By Georgi Gotev
The Bulgarian Prosecutor-General’s Office said it has launched an investigation into a real estate deal by Tzvetan Tzvetanov, the deputy chairman of the ruling GERB party. According to an investigation by Radio Free Europe, Tzvetanov obtained a new luxury apartment in Sofia in June 2018 from a private construction firm in a cash-and-property-swap deal, at prices well below the market. The apartment is a penthouse of 315 square meters with a private elevator, in a prestigious Sofia building.
The investigative website Bivol adds that Justice Minister Tsetska Tsacheva, GERB parliamentary deputy Vezhdi Rashidov, and Deputy Sports Minister Vanya Koleva have obtained apartments from the same company, also at prices below the market.

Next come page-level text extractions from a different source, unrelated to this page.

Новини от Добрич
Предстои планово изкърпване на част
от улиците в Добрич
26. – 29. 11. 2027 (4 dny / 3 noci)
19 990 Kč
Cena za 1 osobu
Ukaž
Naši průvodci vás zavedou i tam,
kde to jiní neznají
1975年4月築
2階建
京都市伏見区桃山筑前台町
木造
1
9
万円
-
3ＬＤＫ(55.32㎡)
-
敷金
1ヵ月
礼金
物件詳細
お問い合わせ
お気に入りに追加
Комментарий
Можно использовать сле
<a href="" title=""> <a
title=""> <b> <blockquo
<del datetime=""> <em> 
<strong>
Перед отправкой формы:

In Brussels on Thursday (21 March), Borissov responded furiously to the reports and told journalists he was going to make “very hard decisions” after the authorities investigate the case. He expressed anger that the scandal is hitting GERB ahead of the EU elections. According to polls, the difference between GERB (EPP-affiliated) and the opposition Bulgarian Socialist Party BSP is at 2-3%.

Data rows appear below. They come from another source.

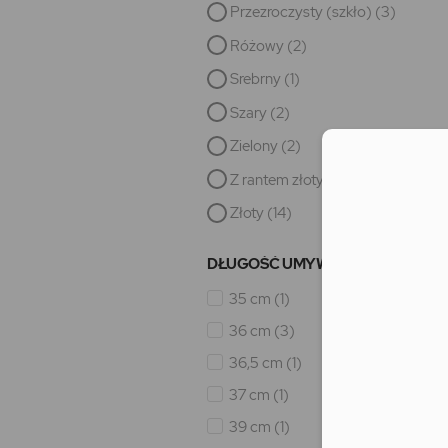
Przezroczysty (szkło)
(3)
Różowy
(2)
Srebrny
(1)
Szary
(2)
Zielony
(2)
Moż
Z rantem złotym/czarnym
(11)
Złoty
(14)
DŁUGOŚĆ UMYWALKI
35 cm
(1)
36 cm
(3)
36,5 cm
(1)
37 cm
(1)
39 cm
(1)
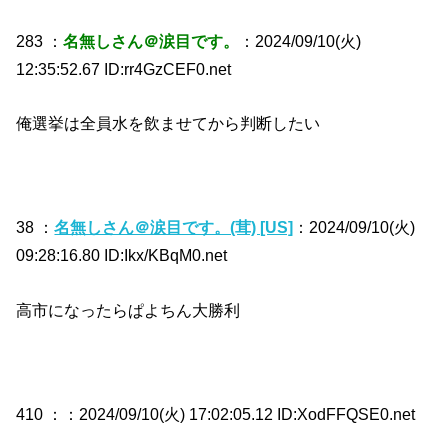
283 ：
名無しさん＠涙目です。
：2024/09/10(火)
12:35:52.67 ID:rr4GzCEF0.net
俺選挙は全員水を飲ませてから判断したい
38 ：
名無しさん＠涙目です。(茸) [US]
：2024/09/10(火)
09:28:16.80 ID:Ikx/KBqM0.net
高市になったらぱよちん大勝利
410 ：
：2024/09/10(火) 17:02:05.12 ID:XodFFQSE0.net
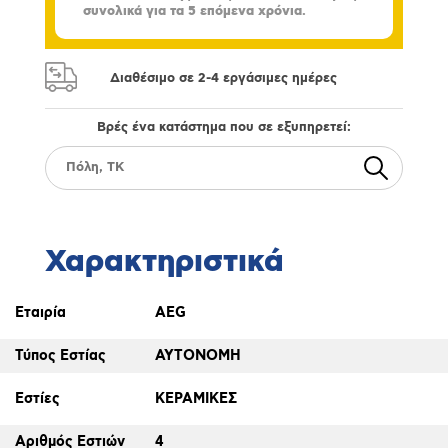
συνολικά για τα 5 επόμενα χρόνια.
Διαθέσιμο σε 2-4 εργάσιμες ημέρες
Βρές ένα κατάστημα που σε εξυπηρετεί:
Χαρακτηριστικά
Εταιρία
AEG
Τύπος Εστίας
ΑΥΤΟΝΟΜΗ
Εστίες
ΚΕΡΑΜΙΚΕΣ
Αριθμός Εστιών
4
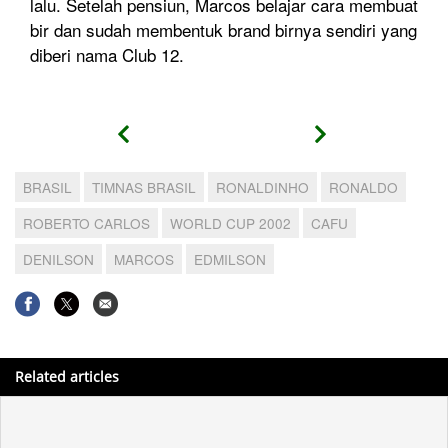
lalu. Setelah pensiun, Marcos belajar cara membuat
bir dan sudah membentuk brand birnya sendiri yang
diberi nama Club 12.
BRASIL
TIMNAS BRASIL
RONALDINHO
RONALDO
ROBERTO CARLOS
WORLD CUP 2002
CAFU
DENILSON
MARCOS
EDMILSON
Related articles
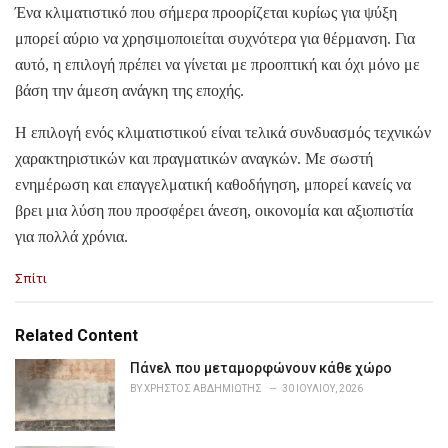
Ένα κλιματιστικό που σήμερα προορίζεται κυρίως για ψύξη
μπορεί αύριο να χρησιμοποιείται συχνότερα για θέρμανση. Για
αυτό, η επιλογή πρέπει να γίνεται με προοπτική και όχι μόνο με
βάση την άμεση ανάγκη της εποχής.
Η επιλογή ενός κλιματιστικού είναι τελικά συνδυασμός τεχνικών
χαρακτηριστικών και πραγματικών αναγκών. Με σωστή
ενημέρωση και επαγγελματική καθοδήγηση, μπορεί κανείς να
βρει μια λύση που προσφέρει άνεση, οικονομία και αξιοπιστία
για πολλά χρόνια.
C
Σπίτι
a
t
e
Related Content
g
o
Πάνελ που μεταμορφώνουν κάθε χώρο
r
BY
ΧΡΉΣΤΟΣ ΑΒΔΗΜΙΏΤΗΣ
30 ΙΟΥΛΊΟΥ, 2026
i
e
s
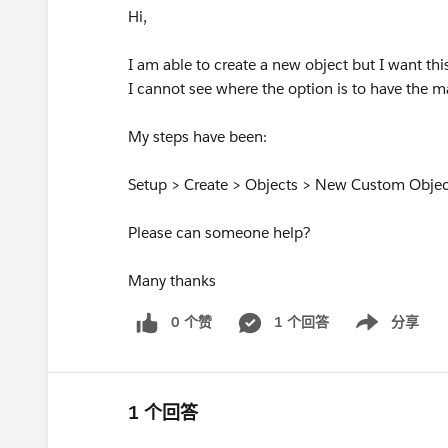
Hi,
I am able to create a new object but I want thi
I cannot see where the option is to have the 
My steps have been:
Setup > Create > Objects > New Custom Objec
Please can someone help?
Many thanks
0 个赞
1 个回答
分享
Show menu
1 个回答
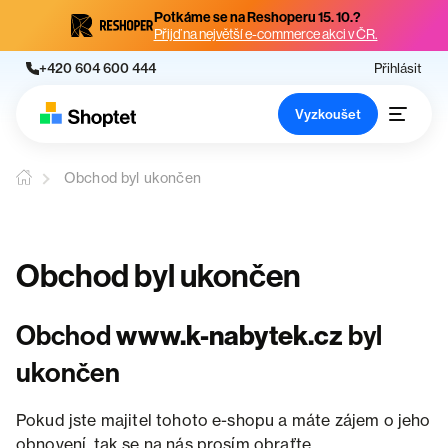
Potkáme se na Reshoperu 15. 10.?
Přijď na největší e-commerce akci v ČR.
+420 604 600 444
Přihlásit
Vyzkoušet
Obchod byl ukončen
Obchod byl ukončen
Obchod
www.k-nabytek.cz
byl
ukončen
Pokud jste majitel tohoto e-shopu a máte zájem o jeho
obnovení, tak se na nás prosím obraťte.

Indeed, in social media the scandal is making huge waves, to the detriment of Borissov’s GERB party. Although much bigger corruption is visible in many sectors, the scandal with the apartments resonated more powerfully with the public, possibly because it is easier to understand, and because it reveals how those in power enjoy perks, presumably in exchange of favours such as special treatment in public procurement or passing lobbyist laws in favour of the generous businessmen.
In similar situations previously, Borissov has fired without mercy his subordinates, without any regard for the presumption of innocence until their guilt was proved (it often wasn’t).

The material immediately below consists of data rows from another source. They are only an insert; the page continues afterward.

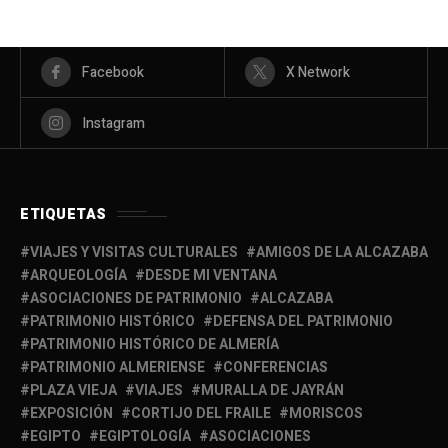
Facebook
X Network
Instagram
ETIQUETAS
VIAJES Y VISITAS CULTURALES
AMIGOS DE LA ALCAZABA
ARQUEOLOGÍA
DESDE MI VENTANA
ASOCIACIONES DE PATRIMONIO
ALCAZABA
PATRIMONIO HISTÓRICO
DEFENSA DEL PATRIMONIO
PATRIMONIO HISTÓRICO DE ALMERÍA
PATRIMONIO ALMERIENSE
CONFERENCIAS
PLAZA VIEJA
VIAJES
MURALLA DE JAYRÁN
EXPOSICIÓN
CORTIJO DEL FRAILE
MORISCOS
EGIPTO
EGIPTOLOGÍA
ASOCIACIONES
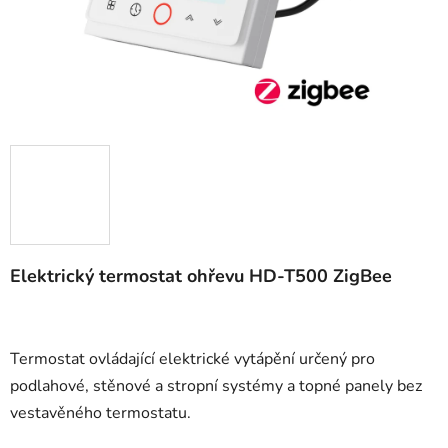
Elektrický termostat ohřevu HD-T500 ZigBee
Termostat ovládající elektrické vytápění určený pro
podlahové, stěnové a stropní systémy a topné panely bez
vestavěného termostatu.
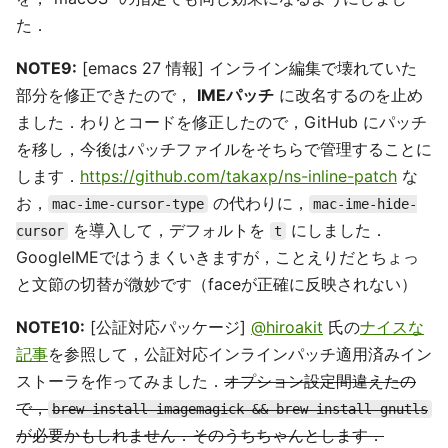
た．
NOTE9:
[emacs 27 情報] インライン編集で壊れていた
部分を修正できたので，
IMEパッチ
に改名するのを止め
ました．わりとコードを修正したので，GitHub にパッチ
を移し，今後はパッチファイルをそちらで管理することに
します．
https://github.com/takaxp/ns-inline-patch
な
お，
の代わりに，
mac-ime-cursor-type
mac-ime-hide-
を導入して，デフォルトを
にしました．
cursor
t
GoogleIMEではうまくいきますが，ことえりだとちょっ
と文節の切替が微妙です（faceが正確に反映されない）
NOTE10:
[公証対応パッケージ]
@hiroakit
氏の
ナイスな
記事
を参照して，公証対応インラインパッチ適用済みイン
ストーラを作ってみました．
オプション設定間違えたの
で，
brew install imagemagick && brew install gnutls
が必要かもしれません．そのうちちゃんとします．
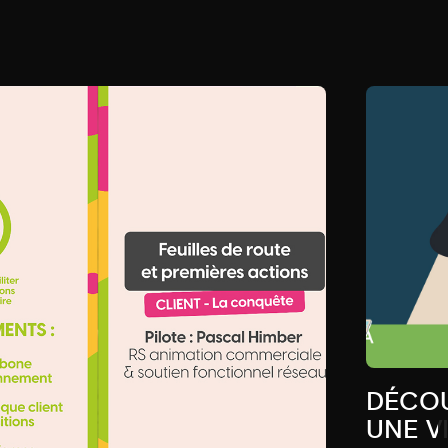
DÉCOU
UNE V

At the recent congress of GERB in January, Borissov warned party activists that he would not tolerate graft in their ranks. “If you don’t see the red lamp, I will flash the blue light for you”, he said.
In Brussels on Friday, he reminded of what he had said, adding for those who didn’t understand, the blue lamp is the police beacon.
But Tzvetanov is a very influential figure in Bulgaria and Borissov could come to regret having such a powerful enemy. Unlike Borissov, Tzvetanov is regularly invited to the US, where he finds itself at the time this article is published. Apparently, Washington is investing in Tsvetanov to be Borissov’s heir, and this can only displease the latter.